Last week, our team had the privilege of meeting with West and Swope Broker Associate and Wildlife Biologist, Rick Taylor, at Oak Bend Ranch in Medina County. Rick is an expert in South Texas Brush and was able to help us identify over 15 diverse species native to this region.

The Oak Bend Ranch is a beautiful property situated on the edge two Texas regions- the Hill Country and South Texas. As we walked through the ranch, Rick shared his knowledge of the local flora and fauna, highlighting the unique features of each plant species and how they contribute to the ecosystem.

One of the key takeaways from our time with Rick was the importance of preserving native brush for wildlife to thrive. In South Texas, brush is a vital component of the ecosystem, providing food and shelter for a wide range of species including deer, quail, turkey, and more.

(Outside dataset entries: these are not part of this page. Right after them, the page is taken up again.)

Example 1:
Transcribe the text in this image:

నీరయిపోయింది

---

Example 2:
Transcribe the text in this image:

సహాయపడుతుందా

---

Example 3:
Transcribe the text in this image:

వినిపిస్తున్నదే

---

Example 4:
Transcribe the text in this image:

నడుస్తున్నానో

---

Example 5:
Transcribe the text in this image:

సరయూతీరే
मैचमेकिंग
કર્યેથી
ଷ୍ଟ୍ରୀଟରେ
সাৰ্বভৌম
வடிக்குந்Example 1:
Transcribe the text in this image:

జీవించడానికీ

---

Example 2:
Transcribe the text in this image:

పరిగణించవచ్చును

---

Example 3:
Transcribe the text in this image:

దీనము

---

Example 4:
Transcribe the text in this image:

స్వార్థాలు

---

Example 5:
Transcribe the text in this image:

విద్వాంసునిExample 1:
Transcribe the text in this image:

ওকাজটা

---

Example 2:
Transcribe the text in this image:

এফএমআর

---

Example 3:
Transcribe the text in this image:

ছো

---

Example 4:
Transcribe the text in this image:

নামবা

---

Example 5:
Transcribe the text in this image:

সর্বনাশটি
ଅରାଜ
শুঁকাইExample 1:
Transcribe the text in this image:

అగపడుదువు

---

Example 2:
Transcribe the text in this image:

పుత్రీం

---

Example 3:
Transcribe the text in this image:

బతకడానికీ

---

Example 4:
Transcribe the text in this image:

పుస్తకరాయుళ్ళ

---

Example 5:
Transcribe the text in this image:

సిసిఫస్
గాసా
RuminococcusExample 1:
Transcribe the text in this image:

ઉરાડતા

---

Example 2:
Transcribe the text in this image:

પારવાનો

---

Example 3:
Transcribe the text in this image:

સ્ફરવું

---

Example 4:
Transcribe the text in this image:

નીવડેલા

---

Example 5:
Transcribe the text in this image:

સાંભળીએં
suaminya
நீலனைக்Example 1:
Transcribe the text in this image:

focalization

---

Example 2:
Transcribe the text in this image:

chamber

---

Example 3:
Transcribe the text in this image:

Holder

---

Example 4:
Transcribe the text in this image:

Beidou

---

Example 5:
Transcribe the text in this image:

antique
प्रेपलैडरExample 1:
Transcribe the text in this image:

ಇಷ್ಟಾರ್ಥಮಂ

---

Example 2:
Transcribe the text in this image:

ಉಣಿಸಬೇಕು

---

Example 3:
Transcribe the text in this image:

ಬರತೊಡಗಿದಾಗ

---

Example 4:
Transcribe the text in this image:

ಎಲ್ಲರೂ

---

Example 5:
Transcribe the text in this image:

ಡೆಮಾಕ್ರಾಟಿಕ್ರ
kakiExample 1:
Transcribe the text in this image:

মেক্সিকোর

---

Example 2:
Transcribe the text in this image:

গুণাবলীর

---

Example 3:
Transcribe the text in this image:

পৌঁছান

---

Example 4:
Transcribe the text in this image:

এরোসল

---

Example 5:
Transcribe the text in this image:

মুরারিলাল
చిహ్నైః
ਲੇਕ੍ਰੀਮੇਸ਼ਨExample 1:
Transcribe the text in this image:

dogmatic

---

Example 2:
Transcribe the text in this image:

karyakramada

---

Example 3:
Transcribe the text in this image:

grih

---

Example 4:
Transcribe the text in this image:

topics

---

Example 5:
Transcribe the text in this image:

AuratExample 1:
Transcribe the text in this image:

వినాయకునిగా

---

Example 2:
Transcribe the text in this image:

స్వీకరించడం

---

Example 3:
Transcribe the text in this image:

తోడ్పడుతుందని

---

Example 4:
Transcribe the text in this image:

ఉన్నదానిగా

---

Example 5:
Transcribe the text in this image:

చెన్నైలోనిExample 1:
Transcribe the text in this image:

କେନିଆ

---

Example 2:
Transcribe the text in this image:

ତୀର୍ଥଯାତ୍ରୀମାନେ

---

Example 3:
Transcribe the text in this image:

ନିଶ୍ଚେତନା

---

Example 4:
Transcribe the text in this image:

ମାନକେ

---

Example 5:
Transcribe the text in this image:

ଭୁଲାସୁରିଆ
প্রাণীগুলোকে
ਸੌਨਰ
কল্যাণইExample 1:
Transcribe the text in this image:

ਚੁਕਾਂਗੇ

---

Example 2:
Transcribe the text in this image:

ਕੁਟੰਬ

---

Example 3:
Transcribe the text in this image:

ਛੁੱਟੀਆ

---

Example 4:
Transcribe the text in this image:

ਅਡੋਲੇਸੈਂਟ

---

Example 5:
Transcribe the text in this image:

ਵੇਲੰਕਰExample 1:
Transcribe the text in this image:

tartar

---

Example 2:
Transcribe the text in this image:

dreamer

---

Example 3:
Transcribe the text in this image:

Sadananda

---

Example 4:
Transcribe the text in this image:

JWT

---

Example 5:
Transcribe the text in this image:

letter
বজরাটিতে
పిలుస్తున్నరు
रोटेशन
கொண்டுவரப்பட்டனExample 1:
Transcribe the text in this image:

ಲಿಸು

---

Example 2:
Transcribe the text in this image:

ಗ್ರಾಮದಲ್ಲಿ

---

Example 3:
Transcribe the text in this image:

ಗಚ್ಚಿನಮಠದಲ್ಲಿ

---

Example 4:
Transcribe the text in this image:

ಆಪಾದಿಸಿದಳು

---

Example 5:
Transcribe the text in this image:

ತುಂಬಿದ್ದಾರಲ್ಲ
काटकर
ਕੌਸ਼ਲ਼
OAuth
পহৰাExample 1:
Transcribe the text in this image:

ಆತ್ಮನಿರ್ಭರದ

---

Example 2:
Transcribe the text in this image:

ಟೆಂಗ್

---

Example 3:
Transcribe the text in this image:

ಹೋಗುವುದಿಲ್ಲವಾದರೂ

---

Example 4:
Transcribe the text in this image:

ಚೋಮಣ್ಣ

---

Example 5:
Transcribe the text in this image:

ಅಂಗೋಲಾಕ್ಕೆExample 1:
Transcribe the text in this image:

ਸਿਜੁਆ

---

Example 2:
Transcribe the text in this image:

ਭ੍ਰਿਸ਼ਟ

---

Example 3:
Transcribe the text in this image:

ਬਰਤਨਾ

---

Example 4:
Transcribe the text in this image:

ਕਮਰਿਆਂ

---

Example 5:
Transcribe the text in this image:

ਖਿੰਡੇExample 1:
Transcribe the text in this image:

Identifying the different types of brush can be challenging, but Rick was an excellent guide. He showed us how to distinguish between various species based on their leaves, bark, and overall appearance. We learned that some species are better suited for certain soil types, while others prefer more open areas with plenty of sunlight.

1. Guajillo 

2. Brazil brush also known as Bluewood Condalia 

3. Agarita

4.Twisted Acacia, Huisachillo, Schaffner's Wattle

Spiny, spreading, multi-stemmed shrub of the Legume family

5. Persimmon

6. Hog Plum

7. Texas Kidney Wood

8. Littleleaf Sumac

9. Shrubby Blue Sage

Mejorana Salvia ballotiflora, Lamiaceae, Mint Family

10. Agarita

A shrubby tree of the holly family

11. White Brush

While not necessarily being a brush that deer like to eat it is ideal for wildlife to use for shelter

12. Guayacan

Level 1 in deer rating- they love to eat it

Easy to identify because leaf's grow right off the stem

Overall, it was an incredibly educational day, and we are grateful to Rick for sharing his expertise with us. By understanding the importance of preserving native brush and identifying the different species that make up the ecosystem, we can better manage our land and support healthy wildlife populations.

At the end of the day, we left Oak Bend Ranch with a newfound appreciation for the natural beauty of South Texas and a deeper understanding of the intricate web of life that exists within it. We look forward to applying what we learned to our own land management practices and continuing to learn from experts like Rick Taylor.